ECLI:NL:CRVB:2005:AU6280

Centrale Raad van Beroep

Datum uitspraak
15 november 2005
Publicatiedatum
4 april 2013
Zaaknummer
04/4038 WAO
Instantie
Centrale Raad van Beroep
Type
Uitspraak
Rechtsgebied
Bestuursrecht; Socialezekerheidsrecht
Procedures
  • Hoger beroep
Rechters
Vindplaatsen
  • Rechtspraak.nl
AI samenvatting door LexboostAutomatisch gegenereerd

Intrekking van WAO-uitkering en de vereisten voor medisch onderzoek door artsen

In deze zaak heeft de Centrale Raad van Beroep op 15 november 2005 uitspraak gedaan in hoger beroep over de intrekking van de WAO-uitkering van gedaagde door het Uitvoeringsinstituut werknemersverzekeringen. De zaak is ontstaan na een besluit van 8 augustus 2003, waarbij de uitkering van gedaagde met ingang van 16 maart 2003 werd ingetrokken, omdat hij voor minder dan 15% arbeidsongeschikt werd geacht. Gedaagde heeft hiertegen bezwaar gemaakt, maar dit werd ongegrond verklaard.
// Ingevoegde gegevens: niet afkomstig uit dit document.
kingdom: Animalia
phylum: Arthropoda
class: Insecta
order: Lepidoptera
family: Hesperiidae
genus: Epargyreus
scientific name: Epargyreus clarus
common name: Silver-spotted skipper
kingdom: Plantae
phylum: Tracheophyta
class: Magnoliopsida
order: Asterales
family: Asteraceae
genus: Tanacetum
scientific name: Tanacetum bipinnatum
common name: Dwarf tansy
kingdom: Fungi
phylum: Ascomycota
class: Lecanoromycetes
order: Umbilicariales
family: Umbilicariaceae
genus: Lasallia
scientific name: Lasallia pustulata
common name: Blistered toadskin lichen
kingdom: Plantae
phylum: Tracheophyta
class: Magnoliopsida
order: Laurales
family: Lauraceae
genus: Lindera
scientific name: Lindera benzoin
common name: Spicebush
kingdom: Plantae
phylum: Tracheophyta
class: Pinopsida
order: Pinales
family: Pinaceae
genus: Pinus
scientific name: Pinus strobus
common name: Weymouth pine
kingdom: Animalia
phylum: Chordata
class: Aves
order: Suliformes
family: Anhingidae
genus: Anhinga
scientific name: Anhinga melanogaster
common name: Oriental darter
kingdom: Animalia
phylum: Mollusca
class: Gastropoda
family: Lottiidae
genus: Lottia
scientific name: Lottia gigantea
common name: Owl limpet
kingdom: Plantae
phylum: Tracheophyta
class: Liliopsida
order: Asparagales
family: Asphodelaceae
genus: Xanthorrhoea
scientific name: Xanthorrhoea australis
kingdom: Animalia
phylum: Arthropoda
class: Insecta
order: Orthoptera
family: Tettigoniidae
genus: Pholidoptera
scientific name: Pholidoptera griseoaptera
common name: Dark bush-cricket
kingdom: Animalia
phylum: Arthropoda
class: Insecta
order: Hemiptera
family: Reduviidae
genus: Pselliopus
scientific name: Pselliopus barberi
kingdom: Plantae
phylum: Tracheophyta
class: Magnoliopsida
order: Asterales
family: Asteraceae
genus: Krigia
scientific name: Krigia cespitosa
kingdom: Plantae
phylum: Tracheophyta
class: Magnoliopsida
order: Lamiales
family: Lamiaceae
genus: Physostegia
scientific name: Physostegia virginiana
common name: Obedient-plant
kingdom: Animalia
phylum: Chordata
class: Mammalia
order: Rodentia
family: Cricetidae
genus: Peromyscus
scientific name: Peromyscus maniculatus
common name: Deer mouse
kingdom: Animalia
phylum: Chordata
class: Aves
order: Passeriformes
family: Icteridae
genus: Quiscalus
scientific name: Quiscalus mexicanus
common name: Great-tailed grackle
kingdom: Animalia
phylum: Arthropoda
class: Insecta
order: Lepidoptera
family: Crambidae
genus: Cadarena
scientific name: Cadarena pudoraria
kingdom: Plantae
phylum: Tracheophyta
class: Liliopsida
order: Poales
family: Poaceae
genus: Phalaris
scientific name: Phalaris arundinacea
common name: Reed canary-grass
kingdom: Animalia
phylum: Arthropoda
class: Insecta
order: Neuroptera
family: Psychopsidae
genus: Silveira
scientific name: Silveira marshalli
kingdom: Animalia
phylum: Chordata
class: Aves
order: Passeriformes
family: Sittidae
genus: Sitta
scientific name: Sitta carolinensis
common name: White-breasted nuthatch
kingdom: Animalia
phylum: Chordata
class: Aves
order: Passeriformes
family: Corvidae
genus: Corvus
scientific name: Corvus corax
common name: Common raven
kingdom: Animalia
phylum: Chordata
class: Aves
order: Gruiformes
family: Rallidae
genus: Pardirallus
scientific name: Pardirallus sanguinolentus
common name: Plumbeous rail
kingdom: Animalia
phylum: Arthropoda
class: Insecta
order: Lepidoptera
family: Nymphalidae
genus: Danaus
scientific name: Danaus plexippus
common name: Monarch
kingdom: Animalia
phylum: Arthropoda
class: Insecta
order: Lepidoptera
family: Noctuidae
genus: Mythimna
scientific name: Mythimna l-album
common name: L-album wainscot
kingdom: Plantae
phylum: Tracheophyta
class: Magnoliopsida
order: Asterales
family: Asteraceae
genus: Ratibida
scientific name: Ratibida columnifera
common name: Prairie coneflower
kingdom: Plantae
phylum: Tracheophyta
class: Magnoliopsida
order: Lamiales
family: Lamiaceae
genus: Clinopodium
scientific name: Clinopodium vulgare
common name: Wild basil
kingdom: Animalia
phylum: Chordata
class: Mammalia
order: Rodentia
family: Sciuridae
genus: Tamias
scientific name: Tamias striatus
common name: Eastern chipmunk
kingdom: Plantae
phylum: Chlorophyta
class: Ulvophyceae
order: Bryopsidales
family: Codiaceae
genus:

De rechtbank Almelo heeft echter in haar uitspraak van 24 juni 2004 het bestreden besluit niet in stand gelaten, omdat er geen sprake was van een volledig en zorgvuldig medisch onderzoek, zoals vereist door de Algemene wet bestuursrecht (Awb) en het Schattingsbesluit.

De Centrale Raad heeft in zijn uitspraak geoordeeld dat het verzekeringsgeneeskundig onderzoek uitsluitend door een verzekeringsarts dient te worden uitgevoerd. De Raad verwierp de zienswijze van de rechtbank Almelo dat onder bepaalde omstandigheden ook een niet-arts dit onderzoek zou kunnen verrichten. De Raad benadrukte dat de wetgeving geen ruimte biedt voor een dergelijke interpretatie en dat het medisch onderzoek volledig en zorgvuldig moet zijn, uitgevoerd door een bevoegde arts.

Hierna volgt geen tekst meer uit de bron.